#### Task to complete:
The expected output is every line from the one containing "Page size: 1241x1754." to the end of the data below, exactly, and no other line.

#### Data for this task:
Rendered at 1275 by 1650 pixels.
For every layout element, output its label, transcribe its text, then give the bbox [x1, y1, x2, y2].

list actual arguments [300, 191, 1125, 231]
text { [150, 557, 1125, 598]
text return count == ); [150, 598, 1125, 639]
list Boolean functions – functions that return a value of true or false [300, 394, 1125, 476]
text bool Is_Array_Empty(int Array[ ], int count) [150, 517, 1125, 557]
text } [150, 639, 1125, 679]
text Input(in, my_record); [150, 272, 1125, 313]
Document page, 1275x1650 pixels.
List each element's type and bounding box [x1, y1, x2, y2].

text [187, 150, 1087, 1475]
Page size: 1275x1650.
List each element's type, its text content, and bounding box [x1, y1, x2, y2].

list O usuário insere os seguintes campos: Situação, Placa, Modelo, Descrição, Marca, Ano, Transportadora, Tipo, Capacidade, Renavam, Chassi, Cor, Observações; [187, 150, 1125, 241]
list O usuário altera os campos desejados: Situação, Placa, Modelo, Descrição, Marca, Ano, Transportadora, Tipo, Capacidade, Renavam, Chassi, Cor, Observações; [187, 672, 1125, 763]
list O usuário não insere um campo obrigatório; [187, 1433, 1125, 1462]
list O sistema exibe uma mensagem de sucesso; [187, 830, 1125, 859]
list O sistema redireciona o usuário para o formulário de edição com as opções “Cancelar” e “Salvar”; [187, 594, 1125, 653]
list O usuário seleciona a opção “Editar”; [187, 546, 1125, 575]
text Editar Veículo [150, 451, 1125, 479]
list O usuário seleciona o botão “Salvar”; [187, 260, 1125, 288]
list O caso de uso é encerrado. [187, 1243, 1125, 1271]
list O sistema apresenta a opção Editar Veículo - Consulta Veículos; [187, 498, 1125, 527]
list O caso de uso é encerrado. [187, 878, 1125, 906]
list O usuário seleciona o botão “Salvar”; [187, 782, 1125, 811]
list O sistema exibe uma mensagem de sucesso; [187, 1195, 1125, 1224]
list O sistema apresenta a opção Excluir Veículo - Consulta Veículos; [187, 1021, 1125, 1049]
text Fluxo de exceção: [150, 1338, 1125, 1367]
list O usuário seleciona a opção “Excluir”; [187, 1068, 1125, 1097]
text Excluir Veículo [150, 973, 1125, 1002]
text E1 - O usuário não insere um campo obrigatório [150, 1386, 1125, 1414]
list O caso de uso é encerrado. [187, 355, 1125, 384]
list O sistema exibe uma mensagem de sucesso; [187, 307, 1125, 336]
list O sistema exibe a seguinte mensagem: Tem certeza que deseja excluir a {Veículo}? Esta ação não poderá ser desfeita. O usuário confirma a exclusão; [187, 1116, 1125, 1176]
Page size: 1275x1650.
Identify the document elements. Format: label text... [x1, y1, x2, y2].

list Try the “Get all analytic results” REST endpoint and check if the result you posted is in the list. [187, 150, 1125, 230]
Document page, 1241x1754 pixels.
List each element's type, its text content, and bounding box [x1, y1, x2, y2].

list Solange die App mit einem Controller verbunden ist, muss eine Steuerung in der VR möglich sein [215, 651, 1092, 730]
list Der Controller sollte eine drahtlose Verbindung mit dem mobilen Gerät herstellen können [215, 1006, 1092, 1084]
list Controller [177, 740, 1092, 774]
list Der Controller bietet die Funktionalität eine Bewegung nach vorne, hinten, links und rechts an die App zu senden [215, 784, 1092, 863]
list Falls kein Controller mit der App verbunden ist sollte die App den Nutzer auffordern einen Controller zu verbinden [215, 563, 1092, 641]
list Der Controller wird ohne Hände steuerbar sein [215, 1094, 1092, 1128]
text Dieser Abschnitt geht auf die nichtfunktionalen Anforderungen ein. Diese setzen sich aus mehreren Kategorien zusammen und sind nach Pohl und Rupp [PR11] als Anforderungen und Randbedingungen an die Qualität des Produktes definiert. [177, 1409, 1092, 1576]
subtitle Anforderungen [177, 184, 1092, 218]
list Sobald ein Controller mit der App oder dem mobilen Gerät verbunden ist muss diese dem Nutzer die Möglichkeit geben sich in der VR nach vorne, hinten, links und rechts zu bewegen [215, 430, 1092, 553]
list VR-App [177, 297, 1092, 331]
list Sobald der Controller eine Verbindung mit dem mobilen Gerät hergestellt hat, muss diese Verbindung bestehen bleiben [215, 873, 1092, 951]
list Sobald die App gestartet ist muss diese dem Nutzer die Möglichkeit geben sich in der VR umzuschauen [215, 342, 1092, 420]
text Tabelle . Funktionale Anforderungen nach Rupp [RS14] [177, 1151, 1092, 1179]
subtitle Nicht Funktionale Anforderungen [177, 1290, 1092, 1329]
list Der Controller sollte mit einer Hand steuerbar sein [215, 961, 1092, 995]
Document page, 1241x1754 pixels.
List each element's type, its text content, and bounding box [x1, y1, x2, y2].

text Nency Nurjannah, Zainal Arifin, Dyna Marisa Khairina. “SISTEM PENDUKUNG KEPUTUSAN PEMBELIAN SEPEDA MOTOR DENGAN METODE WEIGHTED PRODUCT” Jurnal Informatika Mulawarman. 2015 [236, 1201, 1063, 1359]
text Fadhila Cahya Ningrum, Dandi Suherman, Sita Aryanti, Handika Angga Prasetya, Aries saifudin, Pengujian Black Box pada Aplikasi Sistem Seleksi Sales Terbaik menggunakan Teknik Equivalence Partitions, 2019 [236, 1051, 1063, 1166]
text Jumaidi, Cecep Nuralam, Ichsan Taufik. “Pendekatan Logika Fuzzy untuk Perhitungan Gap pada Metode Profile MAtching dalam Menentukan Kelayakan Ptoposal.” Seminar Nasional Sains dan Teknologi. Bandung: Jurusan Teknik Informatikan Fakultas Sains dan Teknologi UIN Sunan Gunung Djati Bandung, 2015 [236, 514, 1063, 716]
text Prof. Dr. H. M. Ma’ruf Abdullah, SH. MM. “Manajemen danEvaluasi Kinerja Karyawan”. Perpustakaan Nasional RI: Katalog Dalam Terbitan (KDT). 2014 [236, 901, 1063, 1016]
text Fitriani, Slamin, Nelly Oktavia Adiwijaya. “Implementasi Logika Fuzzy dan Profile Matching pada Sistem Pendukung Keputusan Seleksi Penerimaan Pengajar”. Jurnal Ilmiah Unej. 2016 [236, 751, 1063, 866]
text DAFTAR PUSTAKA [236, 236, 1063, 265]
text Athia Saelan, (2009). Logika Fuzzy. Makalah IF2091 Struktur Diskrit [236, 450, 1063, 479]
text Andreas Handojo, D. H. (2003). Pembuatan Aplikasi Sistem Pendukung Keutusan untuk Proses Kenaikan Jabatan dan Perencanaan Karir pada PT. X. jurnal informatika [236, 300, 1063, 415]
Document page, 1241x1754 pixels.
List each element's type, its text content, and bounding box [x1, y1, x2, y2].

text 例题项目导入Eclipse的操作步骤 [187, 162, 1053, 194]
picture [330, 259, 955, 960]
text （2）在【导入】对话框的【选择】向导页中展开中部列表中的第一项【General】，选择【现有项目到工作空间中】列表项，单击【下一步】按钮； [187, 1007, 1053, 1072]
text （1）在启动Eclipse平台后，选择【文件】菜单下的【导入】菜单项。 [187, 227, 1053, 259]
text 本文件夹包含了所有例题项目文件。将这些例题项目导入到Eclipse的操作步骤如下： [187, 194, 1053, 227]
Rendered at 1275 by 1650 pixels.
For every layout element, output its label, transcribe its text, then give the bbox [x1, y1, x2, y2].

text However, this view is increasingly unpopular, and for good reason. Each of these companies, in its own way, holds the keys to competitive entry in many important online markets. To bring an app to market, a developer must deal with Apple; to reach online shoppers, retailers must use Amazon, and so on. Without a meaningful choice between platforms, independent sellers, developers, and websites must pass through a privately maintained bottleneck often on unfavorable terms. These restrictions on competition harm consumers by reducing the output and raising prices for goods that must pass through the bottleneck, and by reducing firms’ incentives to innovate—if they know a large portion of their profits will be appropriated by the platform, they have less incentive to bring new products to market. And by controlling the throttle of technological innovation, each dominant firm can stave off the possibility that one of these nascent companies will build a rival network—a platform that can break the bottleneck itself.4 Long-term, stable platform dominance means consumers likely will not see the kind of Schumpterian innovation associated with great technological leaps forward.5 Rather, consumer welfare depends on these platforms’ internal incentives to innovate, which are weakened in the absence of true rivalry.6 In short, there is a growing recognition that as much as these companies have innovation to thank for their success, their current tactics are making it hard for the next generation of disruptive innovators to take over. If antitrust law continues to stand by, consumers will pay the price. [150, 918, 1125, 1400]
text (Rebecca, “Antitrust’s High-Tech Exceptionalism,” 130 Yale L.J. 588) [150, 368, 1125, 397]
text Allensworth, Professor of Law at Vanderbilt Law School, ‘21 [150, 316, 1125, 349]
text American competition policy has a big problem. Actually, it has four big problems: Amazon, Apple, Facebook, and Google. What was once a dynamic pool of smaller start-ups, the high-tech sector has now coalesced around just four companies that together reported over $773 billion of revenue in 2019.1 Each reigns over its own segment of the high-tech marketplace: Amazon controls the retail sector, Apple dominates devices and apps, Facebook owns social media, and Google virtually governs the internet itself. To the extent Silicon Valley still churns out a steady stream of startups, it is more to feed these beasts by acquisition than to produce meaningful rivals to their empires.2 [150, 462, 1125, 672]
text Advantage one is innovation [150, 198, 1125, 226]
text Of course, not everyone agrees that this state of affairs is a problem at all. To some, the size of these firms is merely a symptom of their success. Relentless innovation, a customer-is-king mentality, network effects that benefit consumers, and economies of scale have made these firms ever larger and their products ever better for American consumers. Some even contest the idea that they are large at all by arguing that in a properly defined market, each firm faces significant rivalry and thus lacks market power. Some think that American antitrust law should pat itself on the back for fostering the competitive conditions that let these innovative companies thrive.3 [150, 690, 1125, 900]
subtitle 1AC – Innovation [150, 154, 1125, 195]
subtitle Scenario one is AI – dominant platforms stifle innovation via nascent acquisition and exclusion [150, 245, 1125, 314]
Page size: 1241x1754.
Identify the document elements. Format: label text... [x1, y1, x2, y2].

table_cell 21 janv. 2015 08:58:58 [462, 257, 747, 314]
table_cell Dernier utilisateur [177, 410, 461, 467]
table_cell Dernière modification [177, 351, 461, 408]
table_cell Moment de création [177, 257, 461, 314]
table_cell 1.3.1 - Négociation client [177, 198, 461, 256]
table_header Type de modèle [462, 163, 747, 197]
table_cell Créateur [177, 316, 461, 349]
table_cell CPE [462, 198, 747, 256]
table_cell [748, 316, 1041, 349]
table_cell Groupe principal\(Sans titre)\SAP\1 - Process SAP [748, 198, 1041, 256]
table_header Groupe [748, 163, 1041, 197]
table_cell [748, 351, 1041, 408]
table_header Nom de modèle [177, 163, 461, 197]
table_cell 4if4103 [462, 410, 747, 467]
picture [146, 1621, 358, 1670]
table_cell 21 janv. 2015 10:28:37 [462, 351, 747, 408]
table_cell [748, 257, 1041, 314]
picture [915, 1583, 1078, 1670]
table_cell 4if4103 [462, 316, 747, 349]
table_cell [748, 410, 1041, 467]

#### Task output:
Page size: 1241x1754.
Identify the document elements. Format: label text... [x1, y1, x2, y2].

table_cell 21 janv. 2015 08:58:58 [462, 257, 747, 314]
table_cell Dernier utilisateur [177, 410, 461, 467]
table_cell Dernière modification [177, 351, 461, 408]
table_cell Moment de création [177, 257, 461, 314]
table_cell 1.3.1 - Négociation client [177, 198, 461, 256]
table_header Type de modèle [462, 163, 747, 197]
table_cell Créateur [177, 316, 461, 349]
table_cell CPE [462, 198, 747, 256]
table_cell [748, 316, 1041, 349]
table_cell Groupe principal\(Sans titre)\SAP\1 - Process SAP [748, 198, 1041, 256]
table_header Groupe [748, 163, 1041, 197]
table_cell [748, 351, 1041, 408]
table_header Nom de modèle [177, 163, 461, 197]
table_cell 4if4103 [462, 410, 747, 467]
picture [146, 1621, 358, 1670]
table_cell 21 janv. 2015 10:28:37 [462, 351, 747, 408]
table_cell [748, 257, 1041, 314]
picture [915, 1583, 1078, 1670]
table_cell 4if4103 [462, 316, 747, 349]
table_cell [748, 410, 1041, 467]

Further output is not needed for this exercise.